# PROBLEM
Only the pictures are dropped. Restate each line below word for word.

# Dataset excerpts
:::

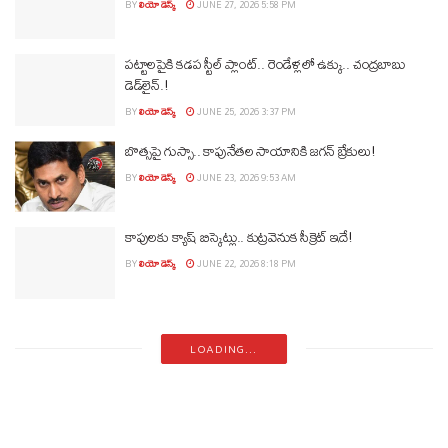
BY
లియో డెస్క్
JUNE 27, 2026 5:58 PM
పట్టాలపైకి కడప స్టీల్‌ ప్లాంట్‌.. రెండేళ్లలో ఉక్కు.. చంద్రబాబు
డెడ్‌లైన్.!
BY
లియో డెస్క్
JUNE 25, 2026 3:37 PM
బొత్సపై గుస్సా.. కాపునేతల సాయానికి జగన్ బ్రేకులు!
BY
లియో డెస్క్
JUNE 23, 2026 9:53 AM
కాపులకు క్యాష్ బిస్కెట్లు.. కుట్రవెనుక సీక్రెట్ ఇదే!
BY
లియో డెస్క్
JUNE 22, 2026 8:18 PM
LOADING...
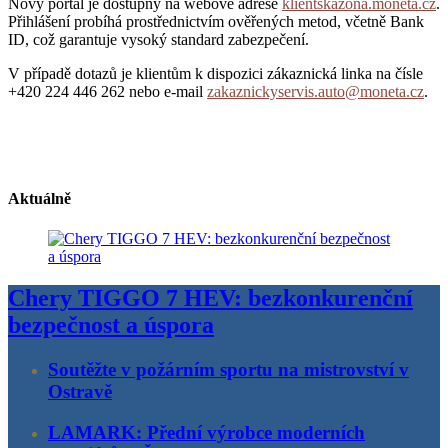
Nový portál je dostupný na webové adrese
klientskazona.moneta.cz
.
Přihlášení probíhá prostřednictvím ověřených metod, včetně Bank
ID, což garantuje vysoký standard zabezpečení.
V případě dotazů je klientům k dispozici zákaznická linka na čísle
+420 224 446 262 nebo e-mail
zakaznickyservis.auto@moneta.cz
.
Aktuálně
Chery TIGGO 7 HEV: bezkonkurenční
bezpečnost a úspora
Soutěžte v požárním sportu na mistrovství v
Ostravě
LAMARK: Přední výrobce moderních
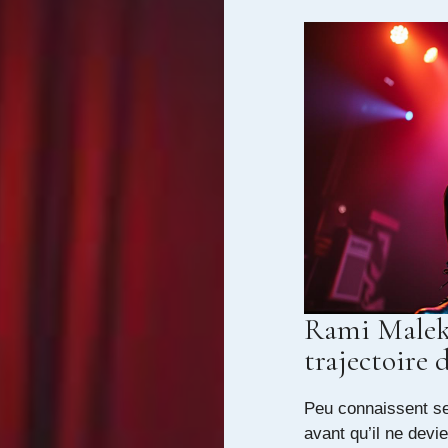
Rami Malek
trajectoire 
Peu connaissent se
avant qu’il ne devi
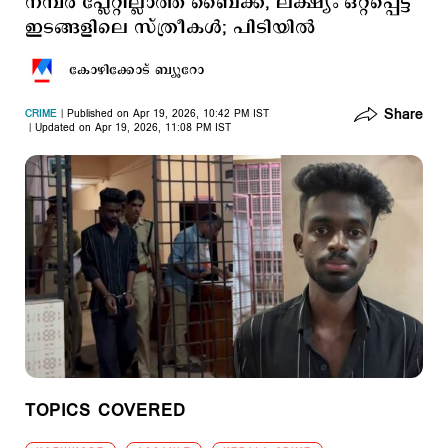
നമ്പർ പ്ലേറ്റില്ലാത്ത ബൈക്ക്, ലക്ഷ്യം ഒറ്റപ്പെട്ട
ഇടങ്ങളിലെ സ്ത്രീകൾ; പിടിയില്‍
കോഴിക്കോട് ബ്യൂറോ
Share
CRIME
Published on Apr 19, 2026, 10:42 PM IST
Updated on Apr 19, 2026, 11:08 PM IST
TOPICS COVERED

:::

# YOUR RESPONSE
BY
లియో డెస్క్
JUNE 27, 2026 5:58 PM
పట్టాలపైకి కడప స్టీల్‌ ప్లాంట్‌.. రెండేళ్లలో ఉక్కు.. చంద్రబాబు
డెడ్‌లైన్.!
BY
లియో డెస్క్
JUNE 25, 2026 3:37 PM
బొత్సపై గుస్సా.. కాపునేతల సాయానికి జగన్ బ్రేకులు!
BY
లియో డెస్క్
JUNE 23, 2026 9:53 AM
కాపులకు క్యాష్ బిస్కెట్లు.. కుట్రవెనుక సీక్రెట్ ఇదే!
BY
లియో డెస్క్
JUNE 22, 2026 8:18 PM
LOADING...
Nový portál je dostupný na webové adrese
klientskazona.moneta.cz
.
Přihlášení probíhá prostřednictvím ověřených metod, včetně Bank
ID, což garantuje vysoký standard zabezpečení.
V případě dotazů je klientům k dispozici zákaznická linka na čísle
+420 224 446 262 nebo e-mail
zakaznickyservis.auto@moneta.cz
.
Aktuálně
Chery TIGGO 7 HEV: bezkonkurenční
bezpečnost a úspora
Soutěžte v požárním sportu na mistrovství v
Ostravě
LAMARK: Přední výrobce moderních
Rami Malek
trajectoire 
Peu connaissent se
avant qu’il ne devi
നമ്പർ പ്ലേറ്റില്ലാത്ത ബൈക്ക്, ലക്ഷ്യം ഒറ്റപ്പെട്ട
ഇടങ്ങളിലെ സ്ത്രീകൾ; പിടിയില്‍
കോഴിക്കോട് ബ്യൂറോ
Share
CRIME
Published on Apr 19, 2026, 10:42 PM IST
Updated on Apr 19, 2026, 11:08 PM IST
TOPICS COVERED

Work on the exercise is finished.